Judge for yourself by reading the whole thing, and asking what an uninformed reader might assume about the status quo. For what it is worth, here are the lines that jumped out at me, with my objections explained after each:
After more than a year of review, the Obama administration is preparing an executive order intended to resolve the situation of four dozen prisoners in the prison there who are caught in a legal limbo: they cannot be freed because they are considered a potentially serious terrorist threat, and they cannot be tried because the evidence against them is classified or was improperly obtained, often through torture.
This is an obvious place to note that no one would be so held without first have the opportunity to fully and fairly litigate the government’s legal and factual case for detention before a federal judge, with counsel, discovery rights, and all the other accoutrements of the post-Boumediene habeas system. The Times could have and should have argued instead that some number of detainees have lost in the habeas process (and more will surely lose in the months ahead), that these detainees accordingly face the prospect of detention so long as the elected branches take the position that hostilities continue, and that the existing annual review system ought to be made more robust procedurally. Perhaps that makes the status quo sound insufficiently dire?
The editorial continues:
The proposed order could give these prisoners a form of legal representation and a system to review their cases.

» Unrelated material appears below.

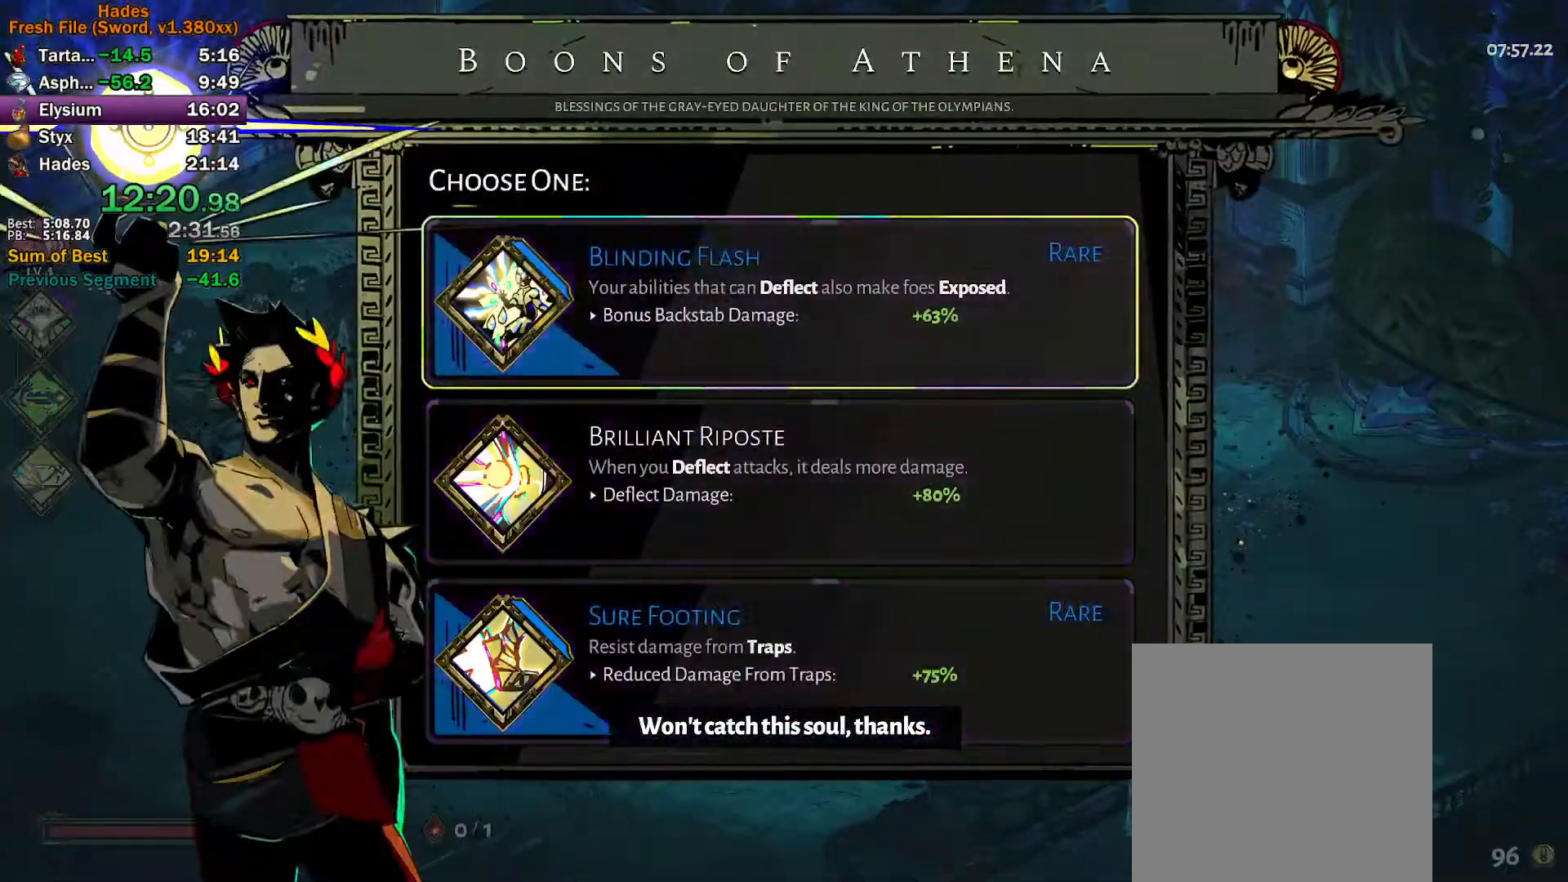
{"buttons": ["A"], "left_stick": "up-right", "events": [[33, "left_stick", "down"], [167, "left_stick", "center"], [183, "A", "down"], [250, "A", "up"], [317, "A", "down"], [317, "left_stick", "right"], [383, "A", "up"], [450, "A", "down"], [500, "left_stick", "up-right"]]}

Of course the detainees for years now have had legal representation and a system to review their cases. Wasn’t that the point of Boumediene? The editors no doubt primarily aim in this sentence to highlight the point that the administration is proposing to enhance the rigor of the existing annual review process by adding a right to counsel, among other things. They should have just said so. Again, though, that would dilute the editors’ narrative of a sharp break with the “Bush administration’s many violations of international law” at GTMO.
Now, to be fair, the editorial does at least hint at the current existence of an annual review board system. Four paragraphs in, they note that the proposed system’s right to counsel is a “change from the Bush Administration’s policy of allowing [detainees] only a ‘personal representative,’ who was unable to help them make the case for release.” Lay readers presumably would realize at that point that something already exists by way of annual re-screening. They’d still be unaware of habeas review unless they already knew of it, however, unless this subsequent passage clued them in:
These endless detentions clashed with the most basic legal protections of the Constitution. But judges have upheld them because of the public-safety issues involved.

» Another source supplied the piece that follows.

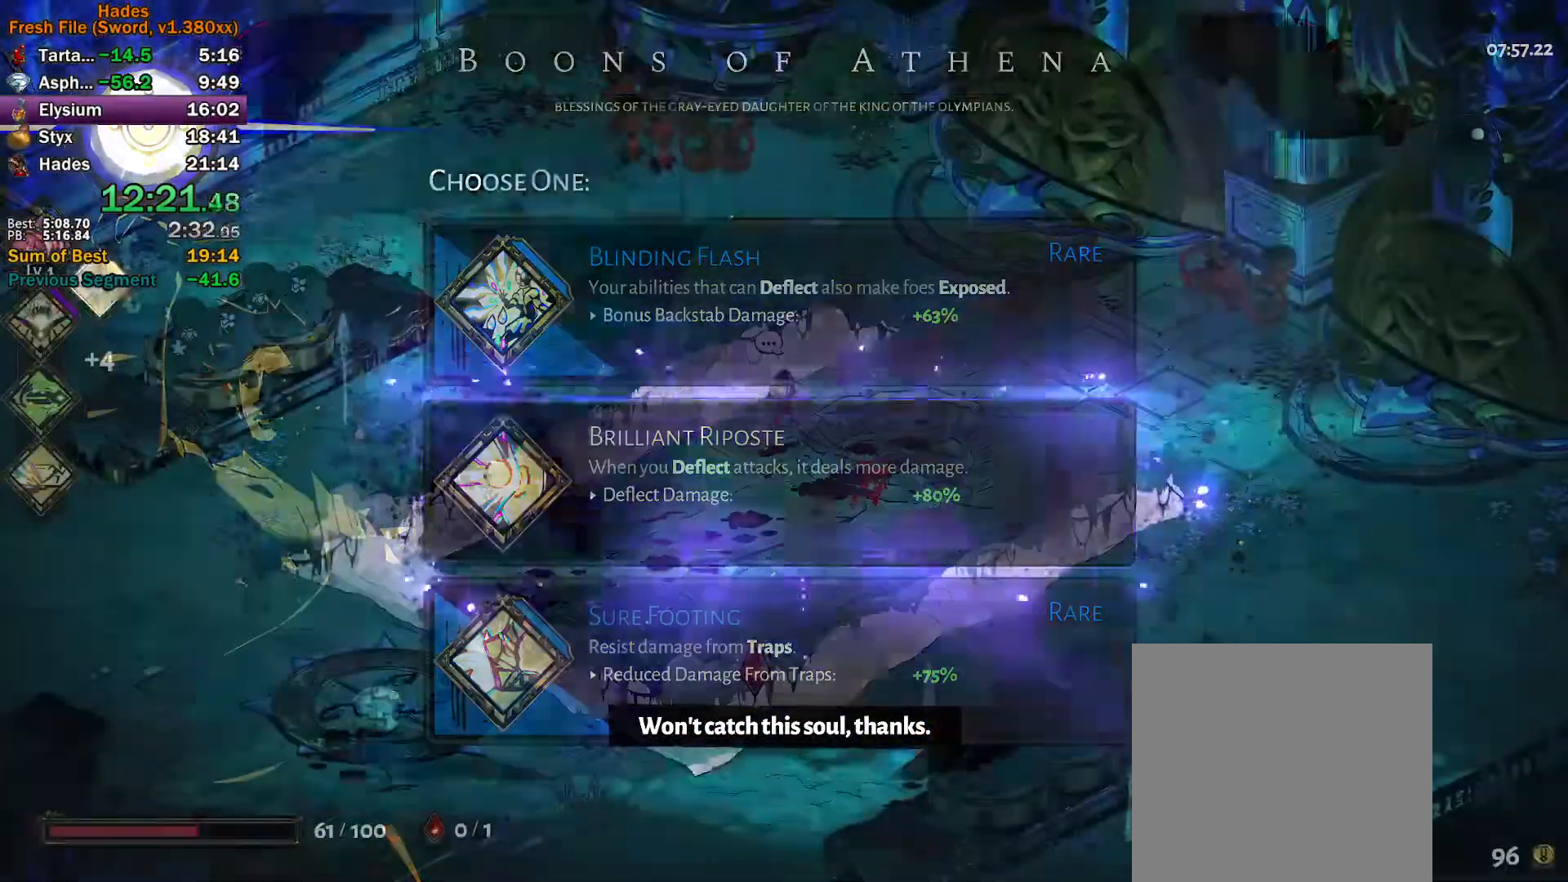
{"buttons": ["A"], "left_stick": "up-right", "events": [[33, "A", "up"], [200, "A", "down"], [267, "A", "up"], [350, "A", "down"], [417, "A", "up"], [483, "A", "down"]]}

This is as close as the editors get to noting the existence of robust habeas review for GTMO detainees. I doubt most lay readers would follow the reference, though. And talk about a grudging acknowledgment in any event. The editors blithely assert the fundamental unconstitutionality of military detention. We’ve seen that before; Ben called them out on the same point in an October editorial. So this time around there is a qualifier sentence noting that judges “have upheld” the detentions, which would be fair enough except for the finely-parsed phrase “because of the public-safety issues involved.” What an interesting way to describe the avalanche of habeas rulings confirming that the government has authority to detain in at least some circumstances pursuant to the 9/18/01 AUMF. The description isn’t obviously wrong, of course, but the sentence as a whole conveys a sense that judges have somehow only reluctantly upheld detention authority out of a sense of emergent necessity.
Does this nonetheless suffice to avoid Ben’s dead-on argument from October, to the effect that the Times has an obligation to be more candid in conceding that the courts have accepted the legality of detention? Taken in isolation, perhaps. But I’m much less sure when one considers the editorial as a whole.